Sibelius: “Flickan kom ifrån sin älsklings mote,” Op. 37, No. 5
Jamie Barton, mezzo-soprano
Llŷr Williams, piano
I adore Jamie Barton, a remarkable artist and human being on so many levels, not least of which is that this openly bisexual, proudly plus-sized singer has used her platform so inspiringly to advocate for body positivity and marginalized members of society. The voice with which she proclaims her message is of the most extraordinary quality, and in this monodrama in song (which begins at about 4:25 into the video), you can clearly see her incredible talent as a musical storyteller, as she communicates the full arc of the remarkable woman in Sibelius’ song. Listen for the moment when she goes low—it’s like feeling the resonance from the strings of a great orchestra, coming up through your legs from the floorboards. With her uncommonly broad register, Barton paints memorable and compelling musical narratives, so I encourage you to watch the entire video for her full prize-winning set of songs, recorded here at the 2013 finals of the BBC Cardiff Singer of the World competition.
Bartók: Romanian Folk Dances
Tessa Lark, violin
Yannick Rafalimanana, piano
This is a student video, made while violinist Tessa Lark was still finishing up her studies at the New England Conservatory. It’s several years old now, but you can already see what makes this young violinist so special—a very rare combination of complete technical assurance, burnished sound, and unfailing rhythmic and musical impulse. As with so many of the performances we now see online, this was made before an empty hall, as a service provided to students. One can only imagine the response, had an audience been present!
It’s worth mentioning that Lark, a native Kentuckian, is equally at home in the standard violin literature as she is with bluegrass improvisation. The concept of folk music runs deep in her blood—a quality so vital to Bartók’s music—making this particular performance so hypnotic.

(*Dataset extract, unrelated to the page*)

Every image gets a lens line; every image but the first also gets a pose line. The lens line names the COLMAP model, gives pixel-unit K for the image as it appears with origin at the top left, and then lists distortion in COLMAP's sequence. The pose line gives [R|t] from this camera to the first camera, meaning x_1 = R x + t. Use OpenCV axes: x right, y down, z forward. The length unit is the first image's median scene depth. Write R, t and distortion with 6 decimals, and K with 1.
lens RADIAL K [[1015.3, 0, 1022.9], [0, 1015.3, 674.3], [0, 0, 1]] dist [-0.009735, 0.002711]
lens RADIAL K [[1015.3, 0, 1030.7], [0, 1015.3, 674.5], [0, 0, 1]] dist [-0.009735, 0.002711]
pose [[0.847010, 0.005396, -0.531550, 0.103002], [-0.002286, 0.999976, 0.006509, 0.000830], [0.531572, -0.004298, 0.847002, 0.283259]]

Music by Jason Treuting and John Cage
NPR’s Tiny Desk Concerts
These guys are so much fun, they should be illegal. The mere idea of a percussion quartet as a marketable commodity is really a modern one, certainly within the last fifty years or so, if not much more recently. I’ve always envied percussionists in that they have the freedom to view absolutely everything they encounter as a potential musical instrument. It’s great here to see Sō Percussion’s renditions of John Cage’s wonderful music—some of you in the Cal Performances audience will remember the heady days when Cage and his partner, Merce Cunningham, appeared together in Zellerbach Hall—as well as a lovely nugget of percussive magic by ensemble member Jason Treuting.
So, I hope you enjoy this one. From amplified cactus and Emmy Award to the peculiar music of coins dropping into a tin can (“Dime… dime… nickel… quarter… penny… dime…”), this is great, great fun. That it also displays breathtaking musicianship is just icing on the cake.
Matthew Whitaker, keyboards
From CBS’ 60 Minutes
If this were just a story of someone overcoming adversity it would be thrilling enough. But the fact that the young Matthew Whitaker is such a compelling and versatile musician really distinguishes him. The concept of a jazz prodigy is really something of a recent idea, but one of the things that draws me to Whitaker is the omnivorous nature of his musical curiosity. Superhuman, you might call it. Perhaps even paranormal. This video clip is from a longer segment on 60 Minutes, which you can watch on CBS All Access.